→ TASK DETAILS: An image-free reproduction of the data below is needed: print it exactly.

→ Document layout analysis data:
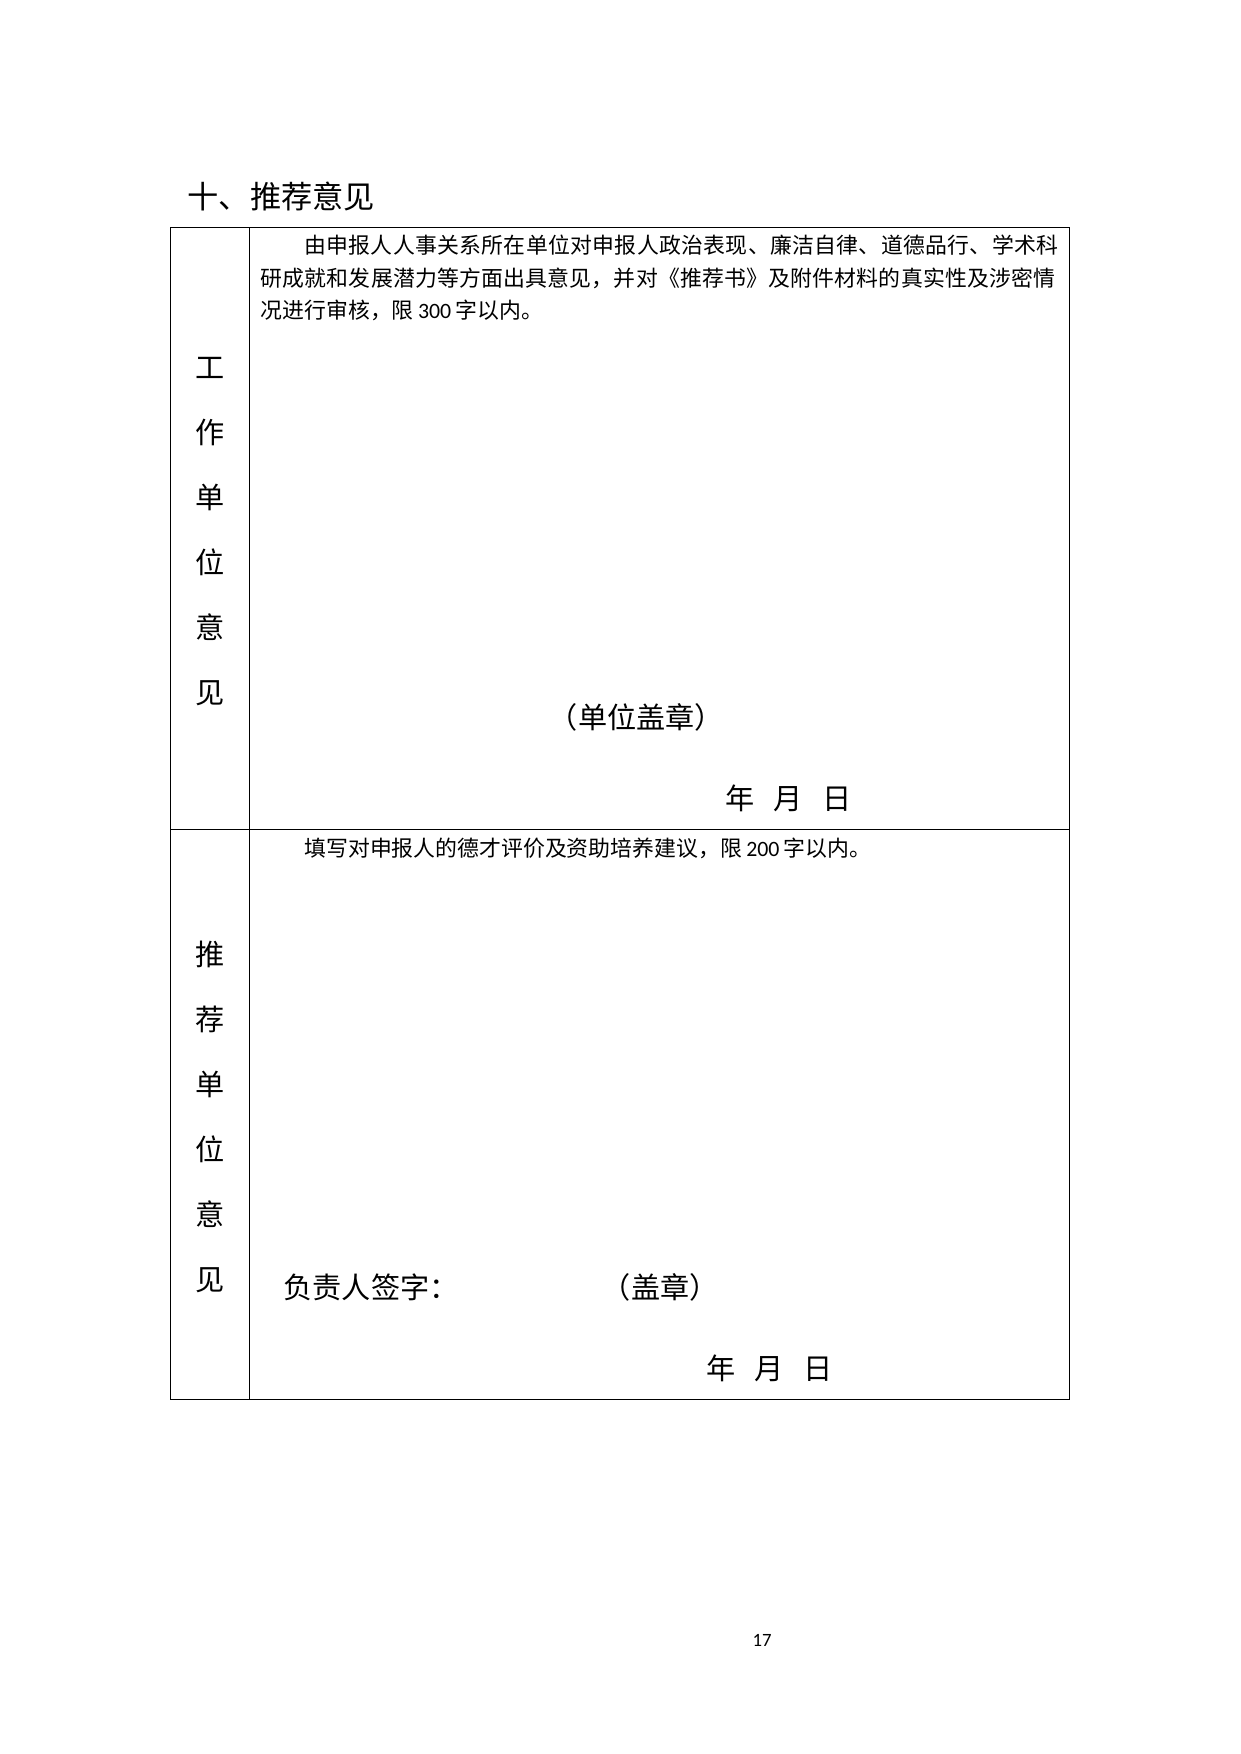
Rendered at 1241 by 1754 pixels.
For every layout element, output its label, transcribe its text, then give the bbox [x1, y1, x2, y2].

text 十、推荐意见 [187, 162, 1053, 227]
table_header 由申报人人事关系所在单位对申报人政治表现、廉洁自律、道德品行、学术科研成就和发展潜力等方面出具意见，并对《推荐书》及附件材料的真实性及涉密情况进行审核，限300字以内。 （单位盖章） 年 月 日 [250, 228, 1069, 829]
table_cell 填写对申报人的德才评价及资助培养建议，限200字以内。 负责人签字： （盖章） 年 月 日 [250, 830, 1069, 1399]
table_cell 推 荐 单 位 意 见 [171, 830, 249, 1399]
table_header 工 作 单 位 意 见 [171, 228, 249, 829]
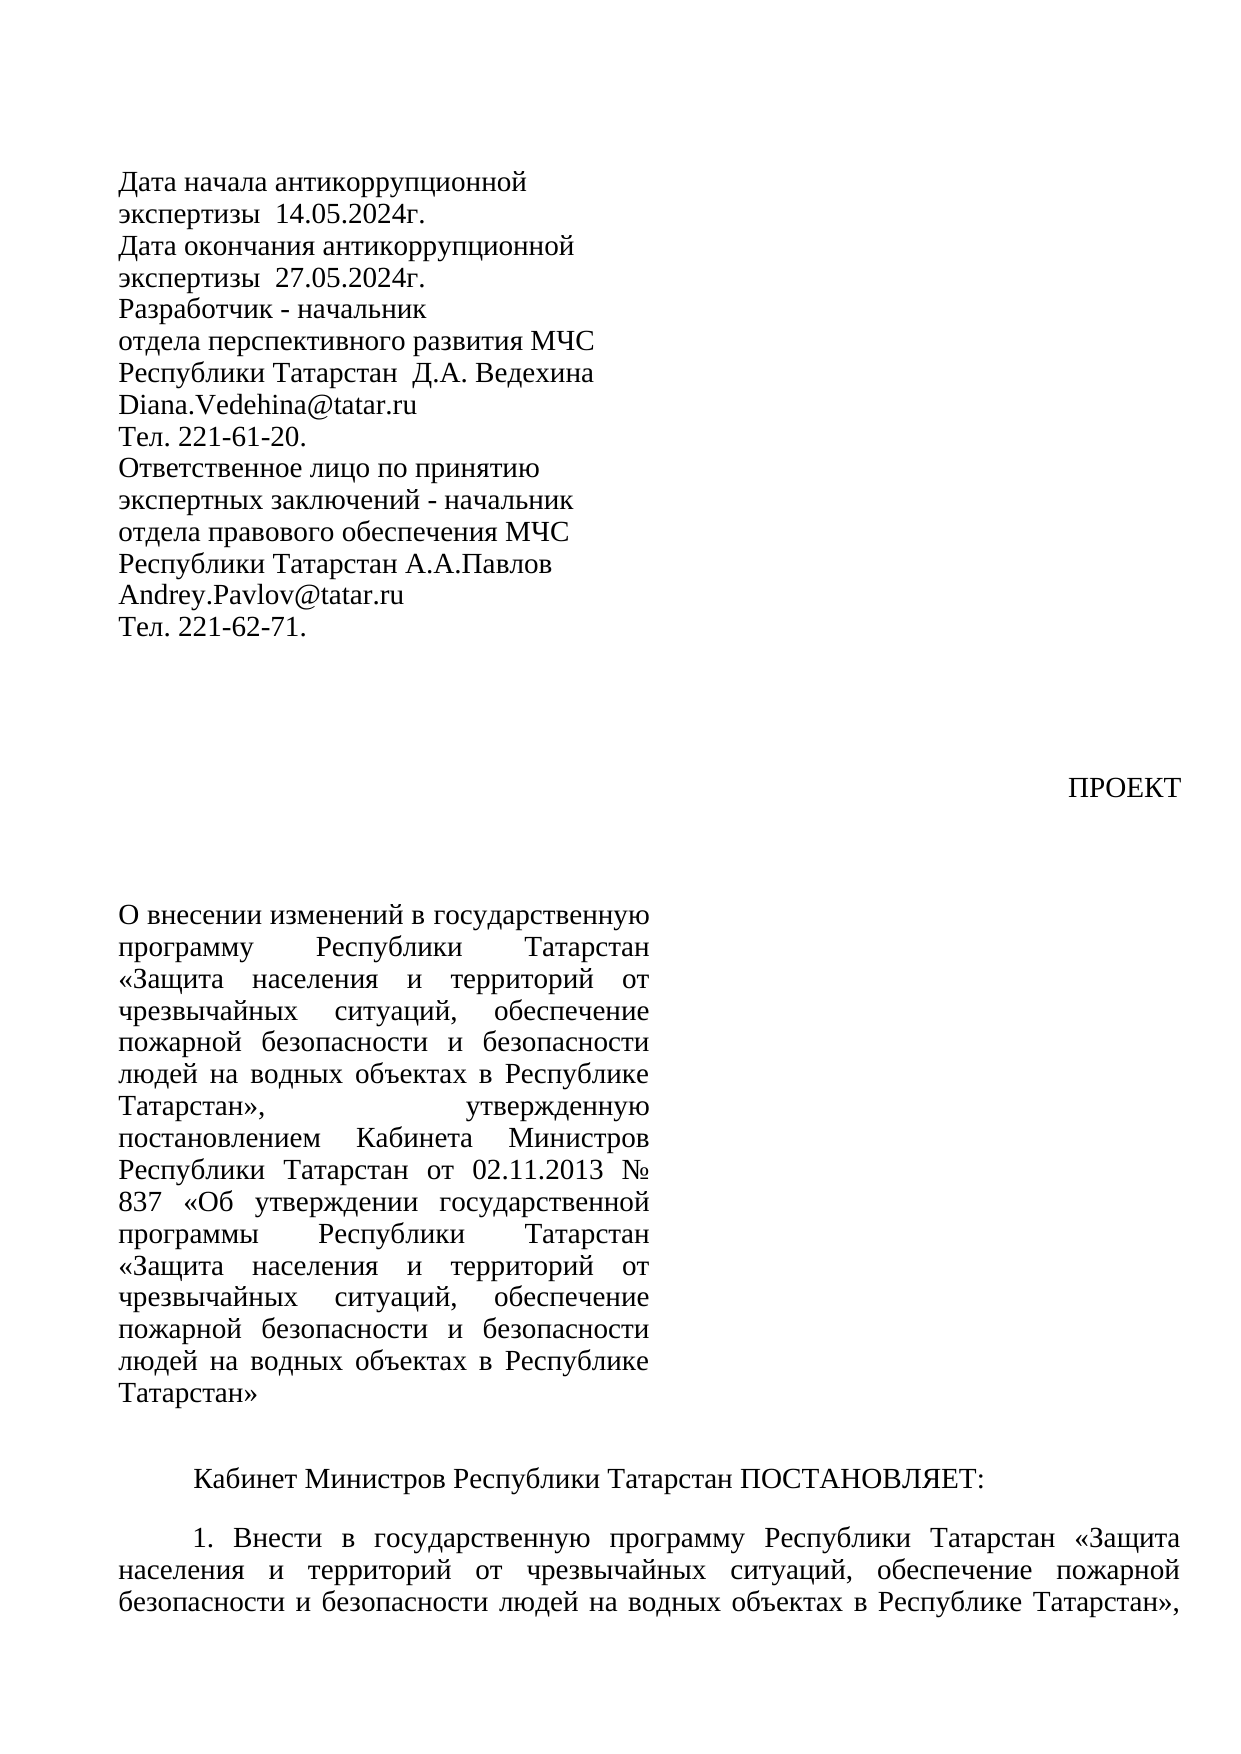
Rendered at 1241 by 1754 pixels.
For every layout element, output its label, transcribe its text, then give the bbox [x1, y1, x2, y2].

text Тел. 221-62-71. [118, 611, 1181, 643]
text Ответственное лицо по принятию [118, 452, 1181, 484]
text О внесении изменений в государственную программу Республики Татарстан «Защита населения и территорий от чрезвычайных ситуаций, обеспечение пожарной безопасности и безопасности людей на водных объектах в Республике Татарстан», утвержденную постановлением Кабинета Министров Республики Татарстан от 02.11.2013 № 837 «Об утверждении государственной программы Республики Татарстан «Защита населения и территорий от чрезвычайных ситуаций, обеспечение пожарной безопасности и безопасности людей на водных объектах в Республике Татарстан» [118, 899, 650, 1409]
text ПРОЕКТ [118, 772, 1181, 803]
text Diana.Vedehina@tatar.ru [118, 389, 1181, 421]
text отдела правового обеспечения МЧС [118, 516, 1181, 548]
text Дата окончания антикоррупционной [118, 230, 1181, 262]
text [118, 1522, 1181, 1618]
text экспертизы 14.05.2024г. [118, 198, 1181, 230]
text отдела перспективного развития МЧС [118, 325, 1181, 357]
text Республики Татарстан А.А.Павлов [118, 548, 1181, 579]
text Дата начала антикоррупционной [118, 166, 1181, 198]
text Тел. 221-61-20. [118, 421, 1181, 452]
text экспертизы 27.05.2024г. [118, 262, 1181, 293]
text Разработчик - начальник [118, 293, 1181, 325]
text Кабинет Министров Республики Татарстан ПОСТАНОВЛЯЕТ: [118, 1463, 1181, 1495]
text Andrey.Pavlov@tatar.ru [118, 579, 1181, 611]
text Республики Татарстан Д.А. Ведехина [118, 357, 1181, 389]
text экспертных заключений - начальник [118, 484, 1181, 516]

→ FINISHED TASK:
Rendered at 1241 by 1754 pixels.
For every layout element, output its label, transcribe its text, then give the bbox [x1, y1, x2, y2].

text 十、推荐意见 [187, 162, 1053, 227]
table_header 由申报人人事关系所在单位对申报人政治表现、廉洁自律、道德品行、学术科研成就和发展潜力等方面出具意见，并对《推荐书》及附件材料的真实性及涉密情况进行审核，限300字以内。 （单位盖章） 年 月 日 [250, 228, 1069, 829]
table_cell 填写对申报人的德才评价及资助培养建议，限200字以内。 负责人签字： （盖章） 年 月 日 [250, 830, 1069, 1399]
table_cell 推 荐 单 位 意 见 [171, 830, 249, 1399]
table_header 工 作 单 位 意 见 [171, 228, 249, 829]
Rendered at 1241 by 1754 pixels.
For every layout element, output its label, transcribe its text, then give the bbox [x1, y1, x2, y2].

text Тел. 221-62-71. [118, 611, 1181, 643]
text Ответственное лицо по принятию [118, 452, 1181, 484]
text О внесении изменений в государственную программу Республики Татарстан «Защита населения и территорий от чрезвычайных ситуаций, обеспечение пожарной безопасности и безопасности людей на водных объектах в Республике Татарстан», утвержденную постановлением Кабинета Министров Республики Татарстан от 02.11.2013 № 837 «Об утверждении государственной программы Республики Татарстан «Защита населения и территорий от чрезвычайных ситуаций, обеспечение пожарной безопасности и безопасности людей на водных объектах в Республике Татарстан» [118, 899, 650, 1409]
text ПРОЕКТ [118, 772, 1181, 803]
text Diana.Vedehina@tatar.ru [118, 389, 1181, 421]
text отдела правового обеспечения МЧС [118, 516, 1181, 548]
text Дата окончания антикоррупционной [118, 230, 1181, 262]
text [118, 1522, 1181, 1618]
text экспертизы 14.05.2024г. [118, 198, 1181, 230]
text отдела перспективного развития МЧС [118, 325, 1181, 357]
text Республики Татарстан А.А.Павлов [118, 548, 1181, 579]
text Дата начала антикоррупционной [118, 166, 1181, 198]
text Тел. 221-61-20. [118, 421, 1181, 452]
text экспертизы 27.05.2024г. [118, 262, 1181, 293]
text Разработчик - начальник [118, 293, 1181, 325]
text Кабинет Министров Республики Татарстан ПОСТАНОВЛЯЕТ: [118, 1463, 1181, 1495]
text Andrey.Pavlov@tatar.ru [118, 579, 1181, 611]
text Республики Татарстан Д.А. Ведехина [118, 357, 1181, 389]
text экспертных заключений - начальник [118, 484, 1181, 516]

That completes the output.